Linux CXL
 help / color / mirror / Atom feed
From: Gregory Price <gregory.price@memverge.com>
To: Hao Xiang <hao.xiang@bytedance.com>
Cc: "Ho-Ren (Jack) Chuang" <horenchuang@bytedance.com>,
	"Michael S. Tsirkin" <mst@redhat.com>,
	"Jonathan Cameron" <Jonathan.Cameron@huawei.com>,
	"Gregory Price" <gourry.memverge@gmail.com>,
	"Fan Ni" <fan.ni@samsung.com>, "Ira Weiny" <ira.weiny@intel.com>,
	"Philippe Mathieu-Daudé" <philmd@linaro.org>,
	"David Hildenbrand" <david@redhat.com>,
	"Igor Mammedov" <imammedo@redhat.com>,
	"Eric Blake" <eblake@redhat.com>,
	"Markus Armbruster" <armbru@redhat.com>,
	"Paolo Bonzini" <pbonzini@redhat.com>,
	"Daniel P. Berrangé" <berrange@redhat.com>,
	"Eduardo Habkost" <eduardo@habkost.net>,
	qemu-devel@nongnu.org, "Ho-Ren (Jack) Chuang" <horenc@vt.edu>,
	linux-cxl@vger.kernel.org
Subject: Re: [External] Re: [QEMU-devel][RFC PATCH 1/1] backends/hostmem: qapi/qom: Add an ObjectOption for memory-backend-* called HostMemType and its arg 'cxlram'
Date: Tue, 9 Jan 2024 17:13:21 -0500	[thread overview]
Message-ID: <ZZ3FAegN/ezu9Ghy@memverge.com> (raw)
In-Reply-To: <CAAYibXjcVu-13h9jHpt2fZ3wmjz-_Dyj+WfUh0AEpid87GLriQ@mail.gmail.com>

On Tue, Jan 09, 2024 at 01:27:28PM -0800, Hao Xiang wrote:
> On Tue, Jan 9, 2024 at 11:58 AM Gregory Price
> <gregory.price@memverge.com> wrote:
> >
> > If you drop this line:
> >
> > -numa node,memdev=vmem0,nodeid=1
> 
> We tried this as well and it works after going through the cxlcli
> process and created the devdax device. The problem is that without the
> "nodeid=1" configuration, we cannot connect with the explicit per numa
> node latency/bandwidth configuration "-numa hmat-lb". I glanced at the
> code in hw/numa.c, parse_numa_hmat_lb() looks like the one passing the
> lb information to VM's hmat.
>

Yeah, this is what Jonathan was saying - right now there isn't a good
way (in QEMU) to pass the hmat/cdat stuff down through the device.
Needs to be plumbed out.

In the meantime: You should just straight up drop the cxl device from
your QEMU config.  It doesn't actually get you anything.
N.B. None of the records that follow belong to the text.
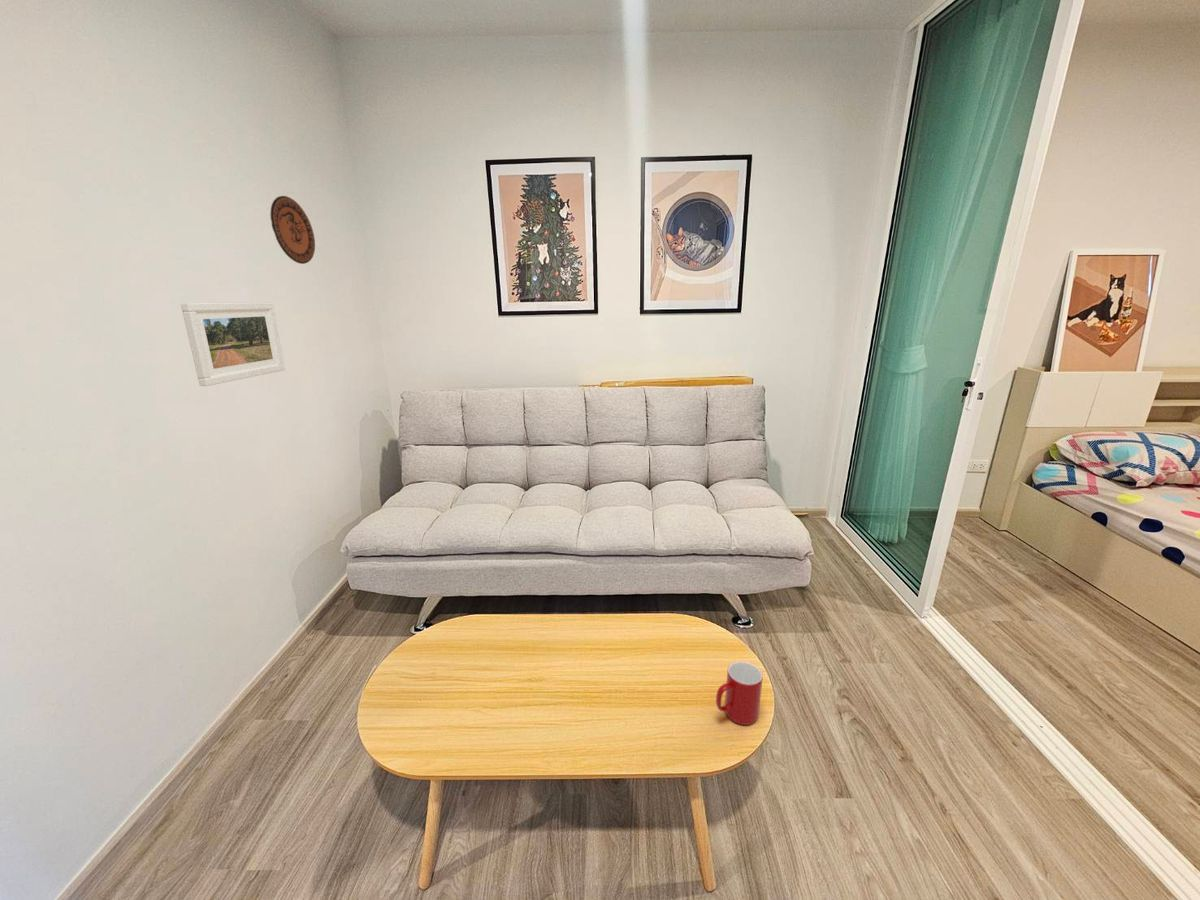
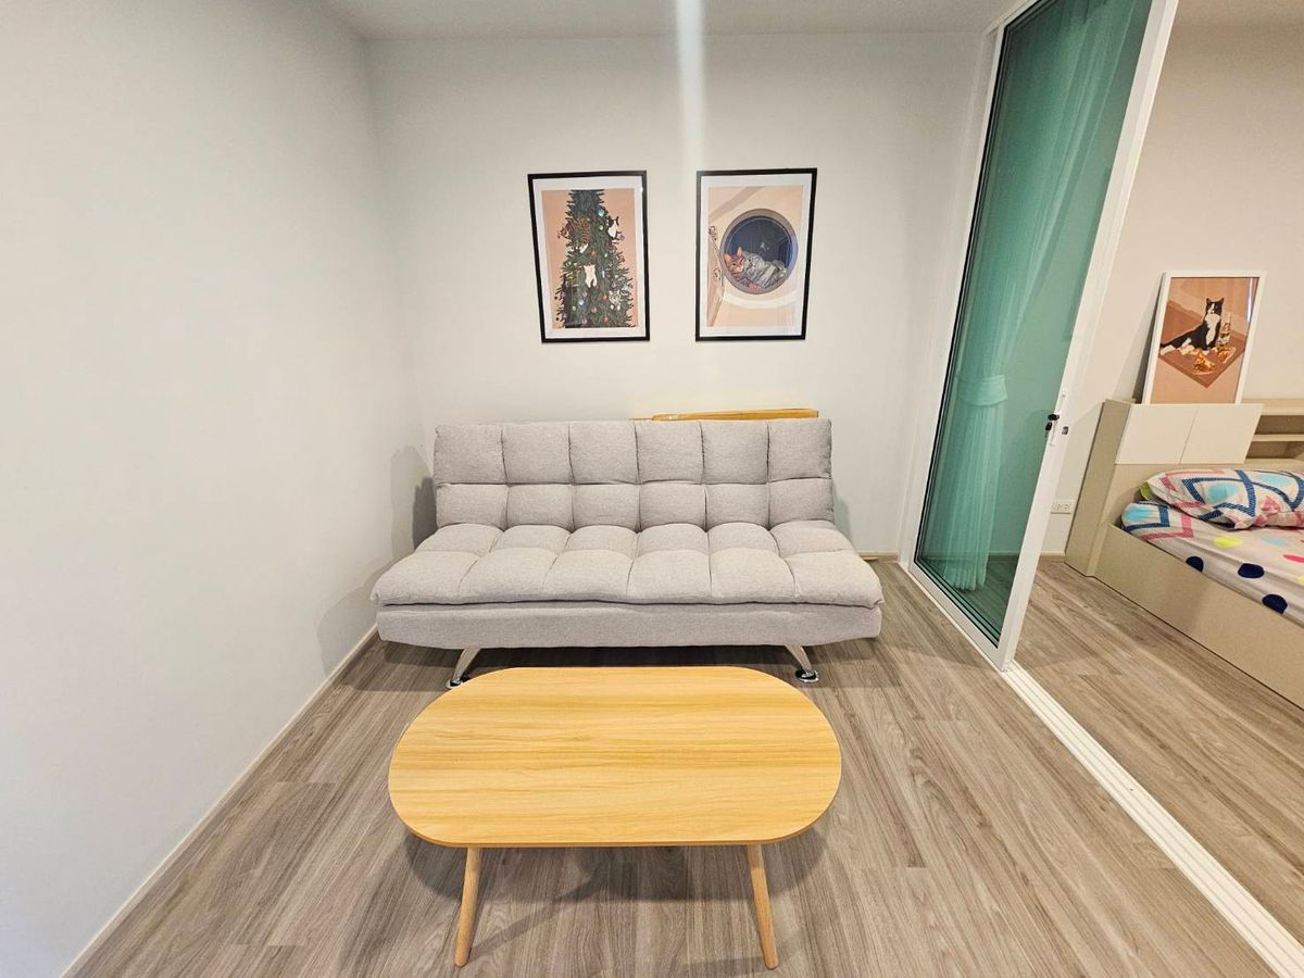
- decorative plate [269,195,316,265]
- cup [715,660,764,726]
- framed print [180,301,286,387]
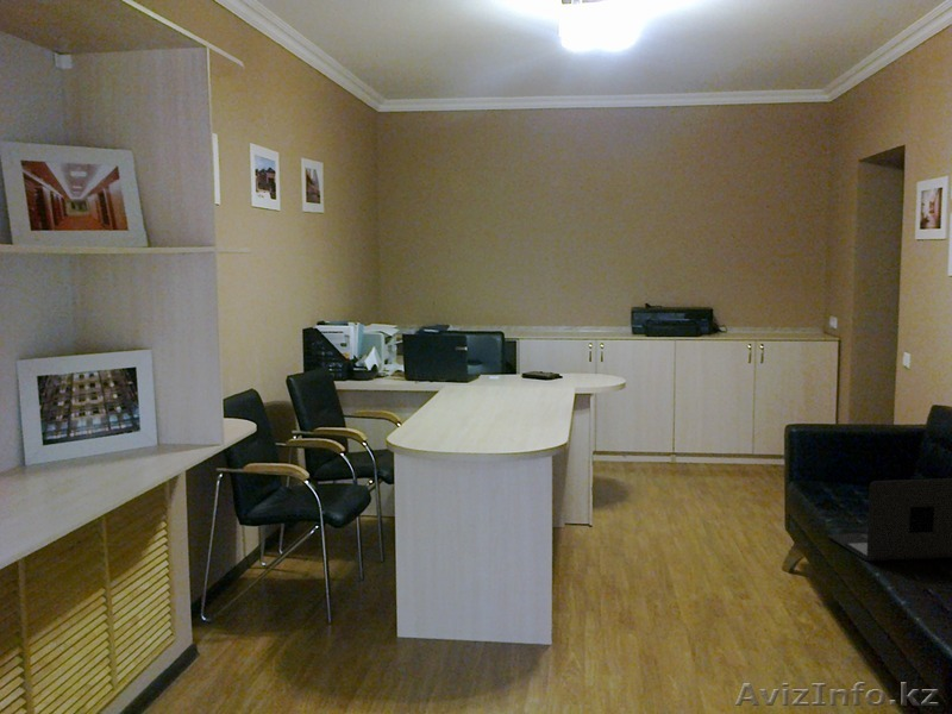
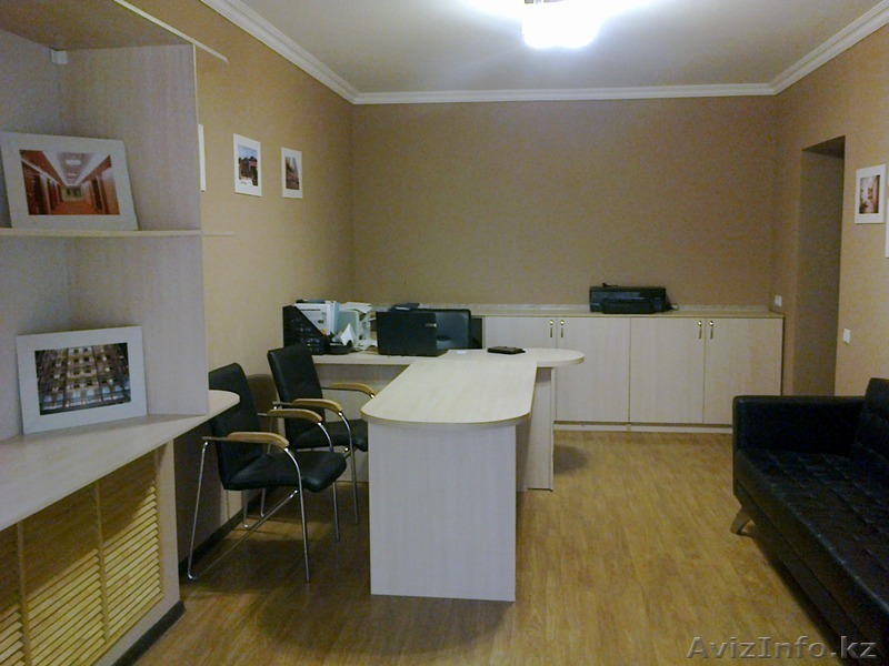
- laptop [827,477,952,562]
> From what I understand so far, the guest kernel will dynamically
> create a numa node after a cxl devdax device is created. That means we
> don't know the numa node until after VM boot. 2. QEMU can only
> statically parse the lb information to the VM at boot time. How do we
> connect these two things?

during boot, the kernel discovers all the memory regions exposed to
bios. In this qemu configuration you have defined:

region 0: CPU + DRAM node
region 1: DRAM only node
region 2: CXL Fixed Memory Window (the last line of the cxl stuff)

The kernel reads this information on boot and reserves 1 numa node for
each of these regions.

The kernel then automatically brings up regions 0 and 1 in nodes 0 and 1
respectively.

Node2 sits dormant until you go through the cxl-cli startup sequence.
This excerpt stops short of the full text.